A Hybrid Approach to Describe the Elastic-Plastic Deformation Behavior of 2D Cellular Solids Including Damage Effects
DOI:
https://doi.org/10.24352/UB.OVGU-2020-008Keywords:
porous media, elastic-plastic deformation, damage, constitutive modeling, neural networkAbstract
The constitutive description of the inelastic deformation behavior of porous media is a challenging task. The complex hardening behavior (simultaneous isotropic, kinematic and distortional hardening) and anisotropic yielding depend strongly on the micro-structure of the porous medium and the inelastic behavior of its bulk material.

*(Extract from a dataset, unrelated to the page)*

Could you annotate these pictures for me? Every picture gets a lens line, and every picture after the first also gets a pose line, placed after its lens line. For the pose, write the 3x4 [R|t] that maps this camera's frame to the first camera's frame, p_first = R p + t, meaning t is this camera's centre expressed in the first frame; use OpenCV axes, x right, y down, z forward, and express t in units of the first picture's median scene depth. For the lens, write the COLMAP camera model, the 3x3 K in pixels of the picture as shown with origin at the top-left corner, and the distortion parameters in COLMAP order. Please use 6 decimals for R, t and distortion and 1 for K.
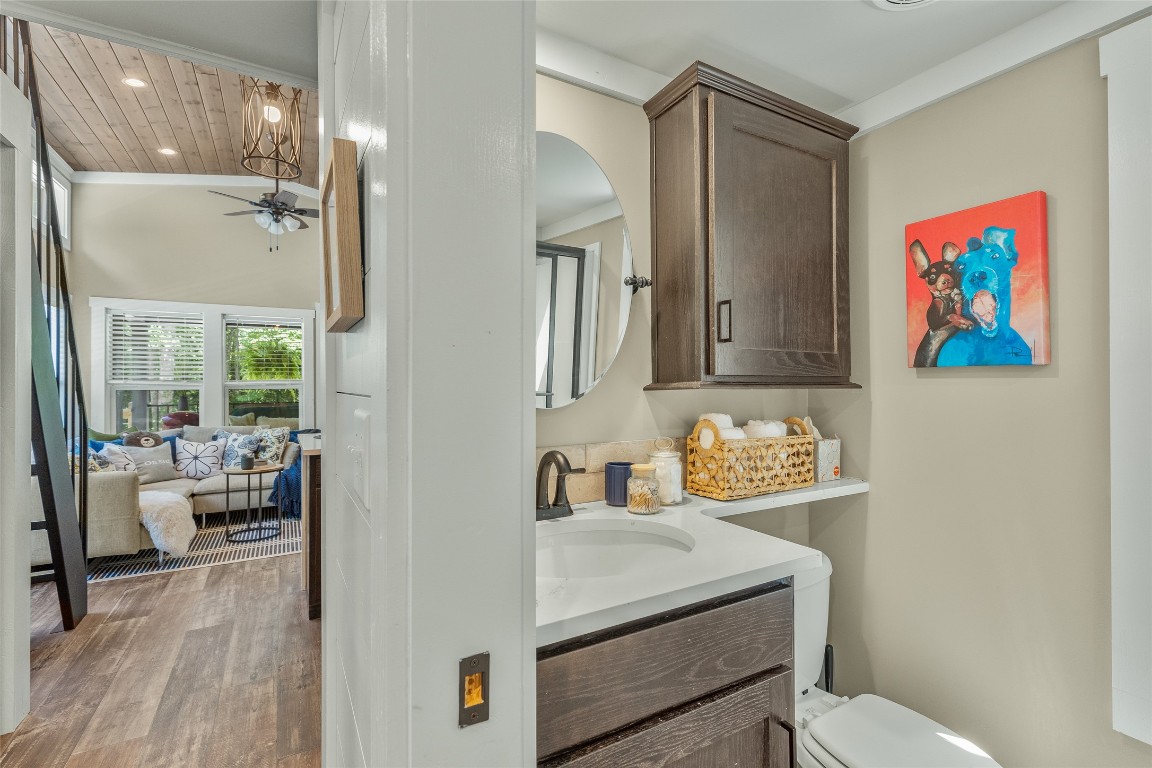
lens RADIAL K [[534.2, 0, 590.8], [0, 534.2, 380.6], [0, 0, 1]] dist [0.003826, -0.000190]
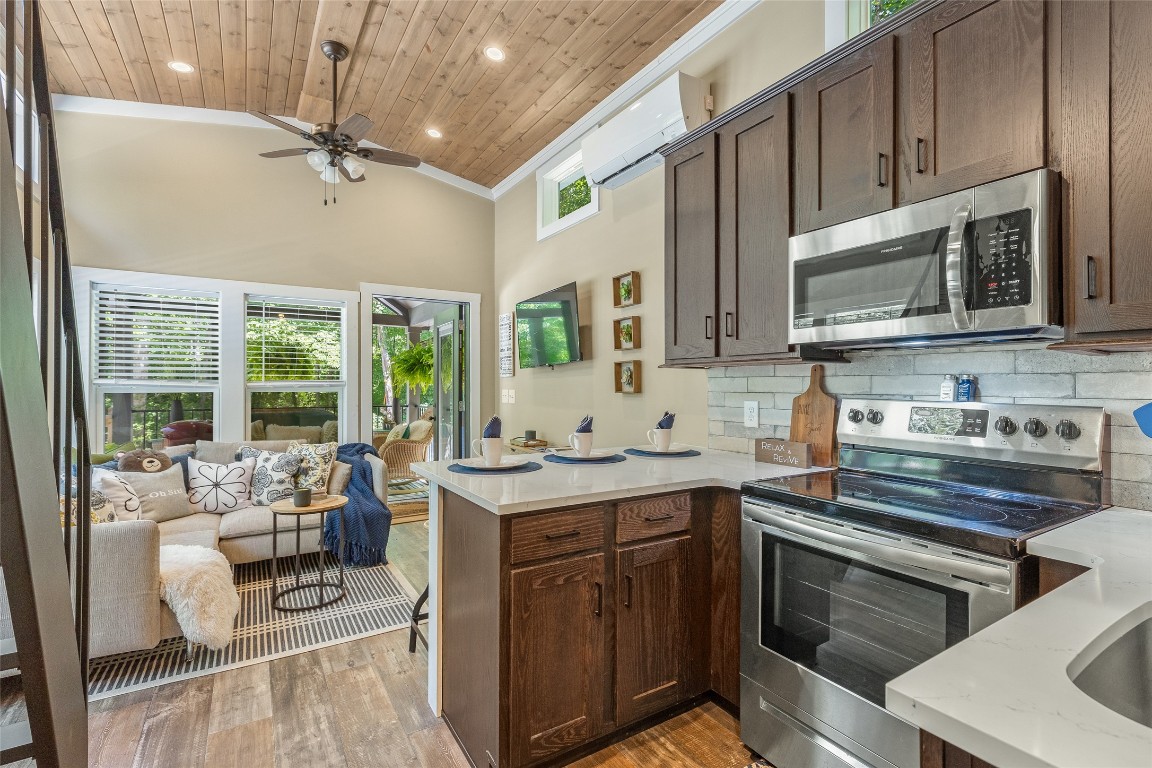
lens RADIAL K [[534.2, 0, 581.8], [0, 534.2, 383.0], [0, 0, 1]] dist [0.003826, -0.000190]
pose [[0.999398, 0.005425, 0.034279, -0.265552], [-0.005392, 0.999985, -0.001048, 0.001797], [-0.034284, 0.000862, 0.999412, 0.250176]]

In previous work, the authors presented a homogenized material model for an elastic-plastic material at the microscopic scale based on an adapted yield function to describe the elastic-plastic deformation behavior, including damage, of open-cell structures. In this approach, the shape of the yield function is not specified completely a priori. The proper shape is rather found by regression with results of cell model simulations using neural networks.
The aim of this contribution is to demonstrate that this hybrid approach shows good agreement with direct simulations. The necessary size of the neural network, the number of training data and the computational efficiency are also discussed. It can be concluded that this model can be used to analyze the deformation behavior of porous structures while considering the coupling of plastic deformations and damage of the bulk material.